Do not discuss weight with your child. The best way to make your child self-conscious about their weight and possibly set them on a course for a lifetime of body-image issues is to discuss your child’s weight with them. Unless your child is an older, autonomous teen, obesity is not their problem to solve. It is yours. So don’t discuss it with them.
The goal is not weight loss. Unlike with adult obesity, the management of childhood obesity rarely includes losing weight. Especially if your child is school-aged, the goal is likely to simply slow your child’s rate of gain. Don’t have your child weigh themselves frequently and don’t get hyper-focused on the scale. It’s normal for children’s weight to increase as they grow older, even if your child is overweight.
Do not restrict food. Restricting food as a sure-fire way to help your child develop food issues, and also to inadvertently cause bingeing on unhealthy foods or at mealtimes due to excessive hunger. Instead, keep healthy, nutrient-dense foods that your child enjoys on hand for snack times. And don’t completely eliminate sugar or treats, but instead let them be occasional indulgences and not a daily or even weekly occurrence.
Focus on healthy lifestyle habits. Especially when dealing with children, exercise and healthy eating don’t have to be over-the-top to be effective. You don’t have to avoid carbs or go vegan. Instead, try to:
- Stop buying junk food
- Serve healthy meals that focus on unprocessed foods
- Keep convenient, healthy snacks on hand that your child enjoys
- Eliminate juice and non-water beverages
- Talk about healthy choices that help our bodies function
- Enjoy sugar and treats sparingly
- Do not use food as a reward
- Turn off the TV or electronics
- Send your child outside for unstructured outdoor play
- Take family walks or bike rides
Resolving a weight issue in your child is a long-term commitment that will reap lifelong benefits, but it takes a long time to effectively instill healthy habits. Keep this in mind as you’re implementing changes in your family, and don’t expect immediate results. Change is hard, after all.
Respond to your child’s questions with questions. No matter how gently you deal with your child’s weight, it’s likely that at some point they’ll want to talk with you about it. In fact, it’s even common for average-weight children to ask, “Mom, am I fat?” based on something they heard at school or comparing themselves with other peers. Instead of giving responses that quickly end the uncomfortable moment, invite discussion. Ask, “What do you think?,” “Why are you wondering about that?,” or “What makes you ask that question?” This allows you to learn more about the workings of their mind, their inner feelings, and perhaps hear about comments that other kids have made at school or elsewhere.
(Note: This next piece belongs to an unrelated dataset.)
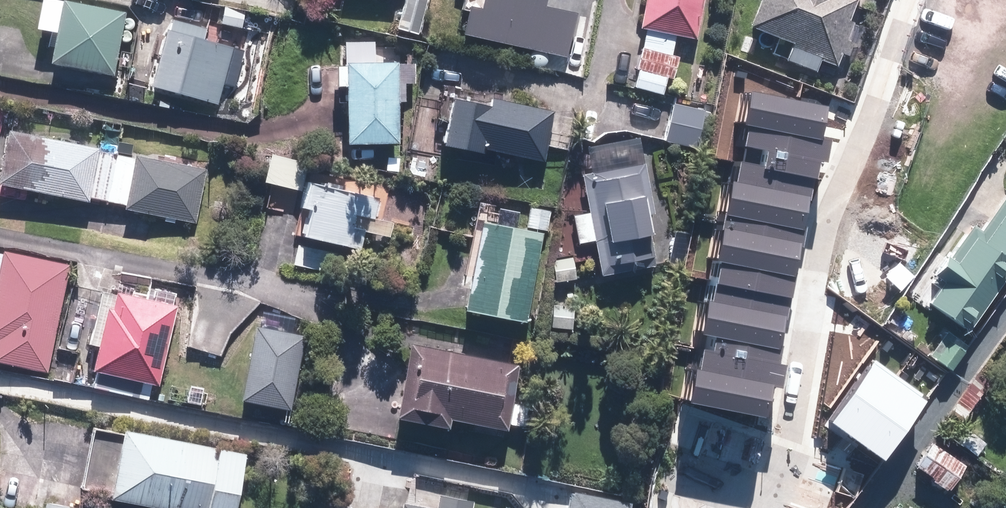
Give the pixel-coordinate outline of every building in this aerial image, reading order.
[(39,29),(61,33),(55,66),(117,76),(128,11),(65,0),(44,0),(39,29)] [(401,32),(425,36),(432,0),(407,0),(401,32)] [(552,0),(466,0),(463,12),(470,14),(465,36),(569,59),(579,14),(550,8),(552,0)] [(642,28),(646,29),(680,35),(700,40),(708,0),(647,0),(642,28)] [(749,29),(793,46),(788,60),(820,72),(825,59),(840,64),(863,4),(853,0),(761,0),(749,29)] [(173,19),(171,29),(155,87),(224,106),(239,48),(205,39),(207,28),(173,19)] [(680,35),(646,29),(634,89),(668,96),(680,35)] [(349,41),(349,65),(339,65),(338,87),(349,87),(348,143),(401,144),(402,66),(376,66),(376,41),(349,41)] [(753,93),(746,129),(823,143),(830,107),(753,93)] [(548,159),(550,147),(572,152),(578,122),(556,117),(556,113),(456,94),(447,140),(446,147),(486,155),(487,148),(495,149),(548,159)] [(671,104),(665,144),(703,150),(710,111),(671,104)] [(746,129),(735,183),(813,198),(823,143),(746,129)] [(163,154),(162,161),(12,131),(1,186),(94,204),(95,198),(129,204),(128,211),(197,225),(208,170),(199,168),(200,162),(163,154)] [(273,152),(265,181),(301,190),(309,161),(273,152)] [(586,176),(592,214),(571,217),(576,245),(597,241),(602,276),(665,266),(648,166),(586,176)] [(328,248),(383,261),(390,225),(374,222),(379,199),(304,183),(298,210),(308,212),(301,242),(328,248)] [(735,183),(728,222),(805,237),(813,198),(735,183)] [(983,230),(975,224),(952,256),(949,254),(935,273),(946,281),(931,302),(966,328),(1005,273),(1005,198),(983,230)] [(550,209),(527,205),(525,214),(489,208),(487,222),(483,222),(467,313),(529,324),(550,209)] [(728,222),(720,262),(795,277),(797,277),(805,237),(728,222)] [(693,230),(678,228),(671,266),(686,269),(693,230)] [(334,251),(300,244),(295,266),(330,273),(334,251)] [(49,374),(71,264),(0,250),(0,364),(49,374)] [(575,257),(555,259),(559,286),(579,283),(575,257)] [(712,303),(788,317),(795,277),(720,262),(712,303)] [(215,355),(216,343),(263,298),(195,289),(187,351),(215,355)] [(103,292),(92,345),(102,348),(94,386),(143,396),(146,382),(162,385),(178,307),(103,292)] [(718,338),(716,352),(779,364),(788,317),(712,303),(706,335),(718,338)] [(576,307),(554,304),(551,330),(573,333),(576,307)] [(305,335),(257,327),(246,401),(293,408),(305,335)] [(972,347),(953,333),(934,358),(954,372),(972,347)] [(398,418),(453,428),(454,422),(511,432),(524,364),(412,344),(398,418)] [(716,352),(704,350),(694,402),(770,417),(776,387),(782,388),(786,366),(779,364),(716,352)] [(928,401),(875,364),(833,424),(886,461),(928,401)] [(990,380),(978,372),(950,411),(962,419),(990,380)] [(127,425),(125,433),(96,427),(83,485),(185,507),(235,507),(247,452),(127,425)] [(965,465),(931,440),(914,464),(948,488),(965,465)] [(478,498),(413,484),(409,502),(402,500),(400,507),(475,507),(478,498)]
Childhood obesity is not your child’s personal problem. It’s a family problem. As mentioned before, unless your child is an older teen, this is not their problem to solve. The cause of obesity is due to many different factors, including:
- Lifestyle Choices
- Hormonal Imbalances
There are some things you can’t control, but as a parent it’s important to work on the things you can. It will be much more difficult for your child to break long-held unhealthy lifestyle habits when they’re an adult, so it will be easier on them (and their long-term health) if you help them learn good habits now.
Childhood obesity is an incredibly sensitive subject, and for good reason. Dealing with it poorly can result in lifelong body image and food issues for your child, but failing to deal with it can result in serious health consequences. The best course of action is to communicate openly with your doctor and implement healthy lifestyle changes that will benefit the whole family.
After all, it’s not your child’s problem to solve.
Have you had to deal with childhood obesity in your family? How did you handle it?